▽
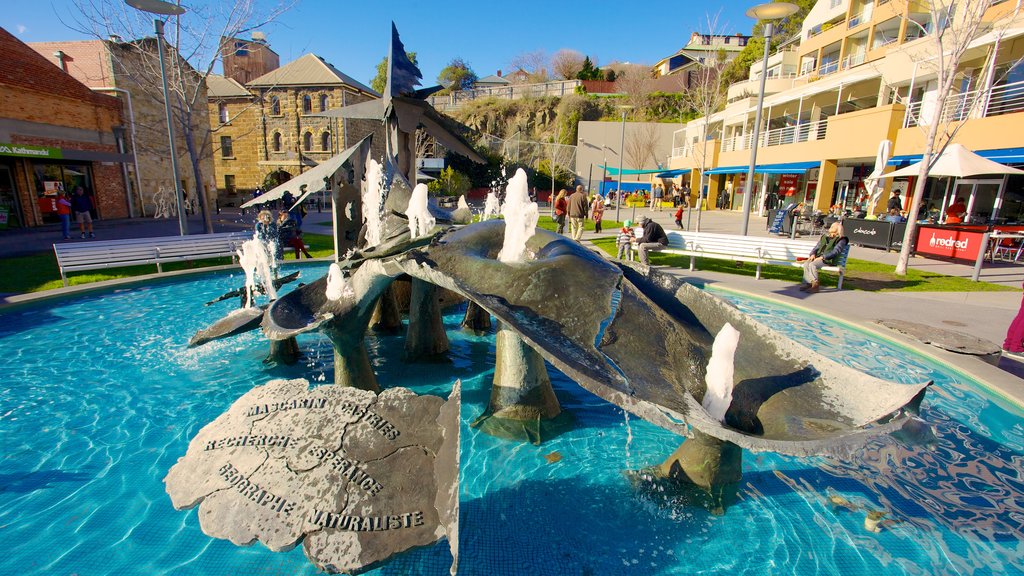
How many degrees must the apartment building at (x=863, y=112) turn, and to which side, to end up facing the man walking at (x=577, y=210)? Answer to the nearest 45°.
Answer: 0° — it already faces them

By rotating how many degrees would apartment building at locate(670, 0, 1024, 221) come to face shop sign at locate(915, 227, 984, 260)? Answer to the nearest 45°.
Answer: approximately 45° to its left

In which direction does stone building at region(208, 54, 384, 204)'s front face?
toward the camera

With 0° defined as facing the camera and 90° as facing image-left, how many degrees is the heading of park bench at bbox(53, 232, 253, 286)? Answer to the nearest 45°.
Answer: approximately 315°

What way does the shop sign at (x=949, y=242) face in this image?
toward the camera

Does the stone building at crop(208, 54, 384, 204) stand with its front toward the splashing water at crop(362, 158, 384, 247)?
yes

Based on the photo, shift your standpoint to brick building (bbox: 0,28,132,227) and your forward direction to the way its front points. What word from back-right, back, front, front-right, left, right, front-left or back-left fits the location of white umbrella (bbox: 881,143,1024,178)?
front

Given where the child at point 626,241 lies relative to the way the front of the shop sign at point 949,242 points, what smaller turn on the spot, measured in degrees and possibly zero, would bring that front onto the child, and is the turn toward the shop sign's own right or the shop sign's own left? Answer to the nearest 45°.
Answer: approximately 45° to the shop sign's own right

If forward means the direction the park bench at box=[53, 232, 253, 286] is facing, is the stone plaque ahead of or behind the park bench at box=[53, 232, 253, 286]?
ahead

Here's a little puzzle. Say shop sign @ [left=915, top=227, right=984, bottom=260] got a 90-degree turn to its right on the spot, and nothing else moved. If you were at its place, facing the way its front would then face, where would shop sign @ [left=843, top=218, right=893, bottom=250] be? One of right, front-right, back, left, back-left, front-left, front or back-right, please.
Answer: front-right

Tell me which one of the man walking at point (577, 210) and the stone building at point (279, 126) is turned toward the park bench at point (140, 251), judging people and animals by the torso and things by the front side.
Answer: the stone building

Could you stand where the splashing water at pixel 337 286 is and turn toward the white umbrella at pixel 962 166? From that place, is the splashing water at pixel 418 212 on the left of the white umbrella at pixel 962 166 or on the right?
left

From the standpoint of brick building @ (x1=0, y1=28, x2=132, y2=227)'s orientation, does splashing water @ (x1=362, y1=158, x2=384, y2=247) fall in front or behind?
in front

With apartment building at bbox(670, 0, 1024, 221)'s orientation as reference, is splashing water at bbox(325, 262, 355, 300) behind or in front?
in front
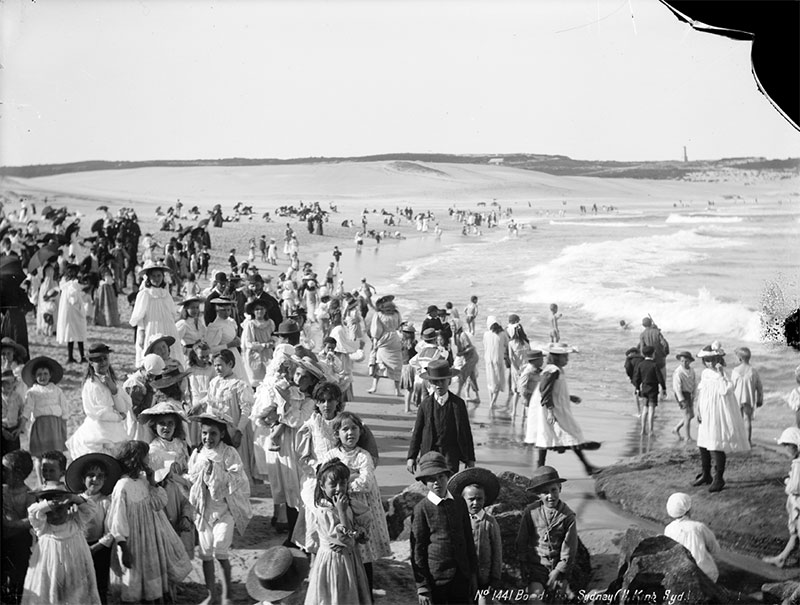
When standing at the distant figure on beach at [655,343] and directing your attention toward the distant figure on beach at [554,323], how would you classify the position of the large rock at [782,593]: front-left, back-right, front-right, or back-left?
back-left

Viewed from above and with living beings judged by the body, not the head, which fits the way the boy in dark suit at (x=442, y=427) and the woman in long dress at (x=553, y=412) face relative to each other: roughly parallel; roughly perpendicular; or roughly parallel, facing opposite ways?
roughly perpendicular

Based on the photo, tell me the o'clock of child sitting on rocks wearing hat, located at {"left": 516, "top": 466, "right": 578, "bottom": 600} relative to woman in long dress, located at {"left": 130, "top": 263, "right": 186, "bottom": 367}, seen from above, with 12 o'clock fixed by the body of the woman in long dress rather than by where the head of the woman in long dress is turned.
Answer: The child sitting on rocks wearing hat is roughly at 11 o'clock from the woman in long dress.

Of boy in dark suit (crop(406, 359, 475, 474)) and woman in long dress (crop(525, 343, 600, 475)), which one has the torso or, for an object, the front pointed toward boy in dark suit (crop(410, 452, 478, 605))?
boy in dark suit (crop(406, 359, 475, 474))

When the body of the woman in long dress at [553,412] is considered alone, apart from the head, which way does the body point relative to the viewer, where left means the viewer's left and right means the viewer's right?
facing to the right of the viewer

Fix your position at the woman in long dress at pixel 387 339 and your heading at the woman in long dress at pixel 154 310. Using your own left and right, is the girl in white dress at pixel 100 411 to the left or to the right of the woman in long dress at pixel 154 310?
left

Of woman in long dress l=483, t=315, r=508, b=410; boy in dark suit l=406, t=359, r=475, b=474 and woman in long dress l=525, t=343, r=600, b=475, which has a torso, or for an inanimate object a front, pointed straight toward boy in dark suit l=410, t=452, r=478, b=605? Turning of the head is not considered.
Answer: boy in dark suit l=406, t=359, r=475, b=474

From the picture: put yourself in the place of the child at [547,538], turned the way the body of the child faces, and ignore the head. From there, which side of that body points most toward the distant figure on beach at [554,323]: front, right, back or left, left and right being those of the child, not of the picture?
back

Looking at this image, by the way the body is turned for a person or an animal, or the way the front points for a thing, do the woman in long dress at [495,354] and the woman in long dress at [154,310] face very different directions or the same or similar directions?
very different directions

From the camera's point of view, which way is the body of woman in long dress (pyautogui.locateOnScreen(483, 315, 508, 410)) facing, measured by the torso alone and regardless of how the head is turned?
away from the camera
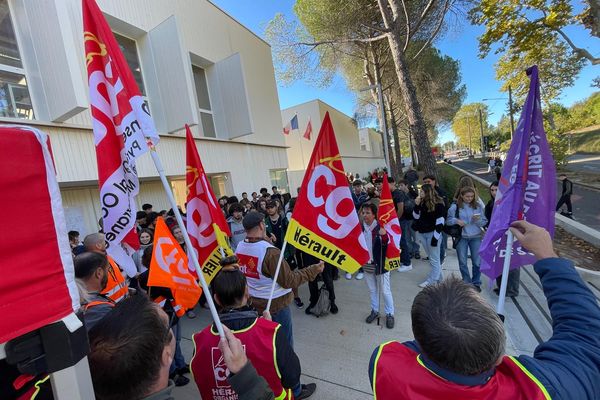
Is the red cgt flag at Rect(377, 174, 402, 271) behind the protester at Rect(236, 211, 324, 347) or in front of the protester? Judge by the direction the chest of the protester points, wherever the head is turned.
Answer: in front

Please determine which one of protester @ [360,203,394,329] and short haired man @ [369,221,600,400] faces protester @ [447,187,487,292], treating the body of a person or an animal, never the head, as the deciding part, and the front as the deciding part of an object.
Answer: the short haired man

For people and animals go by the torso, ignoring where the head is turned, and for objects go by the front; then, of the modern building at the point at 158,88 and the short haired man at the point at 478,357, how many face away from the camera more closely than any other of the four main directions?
1

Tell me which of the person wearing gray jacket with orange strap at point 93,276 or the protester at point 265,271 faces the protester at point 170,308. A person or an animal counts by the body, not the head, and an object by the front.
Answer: the person wearing gray jacket with orange strap

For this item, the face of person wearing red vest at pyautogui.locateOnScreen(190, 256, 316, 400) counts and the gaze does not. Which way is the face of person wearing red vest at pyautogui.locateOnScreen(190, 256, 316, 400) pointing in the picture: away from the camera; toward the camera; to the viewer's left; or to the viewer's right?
away from the camera

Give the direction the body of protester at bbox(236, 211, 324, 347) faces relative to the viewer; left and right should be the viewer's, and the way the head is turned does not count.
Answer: facing away from the viewer and to the right of the viewer

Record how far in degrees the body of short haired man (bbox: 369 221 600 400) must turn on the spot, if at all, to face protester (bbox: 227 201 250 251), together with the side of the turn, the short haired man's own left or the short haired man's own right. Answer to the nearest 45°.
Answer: approximately 45° to the short haired man's own left

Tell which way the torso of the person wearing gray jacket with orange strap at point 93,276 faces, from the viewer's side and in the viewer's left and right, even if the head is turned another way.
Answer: facing away from the viewer and to the right of the viewer

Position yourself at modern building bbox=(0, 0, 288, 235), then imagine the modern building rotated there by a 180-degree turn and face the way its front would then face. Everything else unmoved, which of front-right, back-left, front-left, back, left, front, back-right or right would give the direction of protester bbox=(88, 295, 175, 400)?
back-left

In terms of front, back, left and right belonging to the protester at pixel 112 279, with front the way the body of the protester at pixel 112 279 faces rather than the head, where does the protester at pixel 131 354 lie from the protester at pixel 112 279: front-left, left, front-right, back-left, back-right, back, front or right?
back-right

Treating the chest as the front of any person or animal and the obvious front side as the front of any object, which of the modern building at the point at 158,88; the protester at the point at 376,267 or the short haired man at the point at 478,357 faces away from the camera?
the short haired man

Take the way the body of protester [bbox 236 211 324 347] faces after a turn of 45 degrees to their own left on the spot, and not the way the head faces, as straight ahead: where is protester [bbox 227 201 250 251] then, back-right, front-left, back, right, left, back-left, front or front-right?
front

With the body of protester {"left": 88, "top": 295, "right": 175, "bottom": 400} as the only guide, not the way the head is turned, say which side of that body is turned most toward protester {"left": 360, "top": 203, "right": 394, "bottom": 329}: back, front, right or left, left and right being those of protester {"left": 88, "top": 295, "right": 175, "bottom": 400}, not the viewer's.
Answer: front

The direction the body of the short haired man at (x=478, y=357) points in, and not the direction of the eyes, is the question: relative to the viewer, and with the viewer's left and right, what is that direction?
facing away from the viewer

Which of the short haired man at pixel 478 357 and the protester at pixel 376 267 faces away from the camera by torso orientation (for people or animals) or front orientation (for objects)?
the short haired man

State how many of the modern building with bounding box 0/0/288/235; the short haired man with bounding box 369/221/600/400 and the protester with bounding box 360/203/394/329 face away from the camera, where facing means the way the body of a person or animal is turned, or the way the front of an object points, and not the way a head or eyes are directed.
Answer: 1

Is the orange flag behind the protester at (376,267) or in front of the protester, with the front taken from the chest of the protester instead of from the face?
in front

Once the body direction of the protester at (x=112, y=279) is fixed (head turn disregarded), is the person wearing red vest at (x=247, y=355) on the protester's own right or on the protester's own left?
on the protester's own right

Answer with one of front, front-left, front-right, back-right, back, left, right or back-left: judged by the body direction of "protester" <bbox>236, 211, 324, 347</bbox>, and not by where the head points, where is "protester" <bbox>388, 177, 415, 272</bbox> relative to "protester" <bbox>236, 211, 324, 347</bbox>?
front

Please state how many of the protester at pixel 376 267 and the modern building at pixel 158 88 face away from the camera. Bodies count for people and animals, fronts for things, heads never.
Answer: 0

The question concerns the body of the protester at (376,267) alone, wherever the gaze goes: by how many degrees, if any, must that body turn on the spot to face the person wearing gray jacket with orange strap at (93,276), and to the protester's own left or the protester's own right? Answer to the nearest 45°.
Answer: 0° — they already face them

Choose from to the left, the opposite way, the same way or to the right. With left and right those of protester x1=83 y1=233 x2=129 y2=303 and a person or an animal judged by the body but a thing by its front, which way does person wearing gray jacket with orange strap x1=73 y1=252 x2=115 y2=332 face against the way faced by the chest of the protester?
the same way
△
__WHAT YOU WILL DO__
Copy the rows verbatim, from the one containing "Choose from to" through the end of the rows, including both ends.

__RESPONSE AREA__
Choose from to the left, the opposite way, the same way or to the right. With left and right those of protester x1=83 y1=233 x2=129 y2=303 and a person or an animal judged by the body but a thing by its front, which way does person wearing gray jacket with orange strap x1=73 y1=252 x2=115 y2=332 face against the way faced by the chest of the protester?
the same way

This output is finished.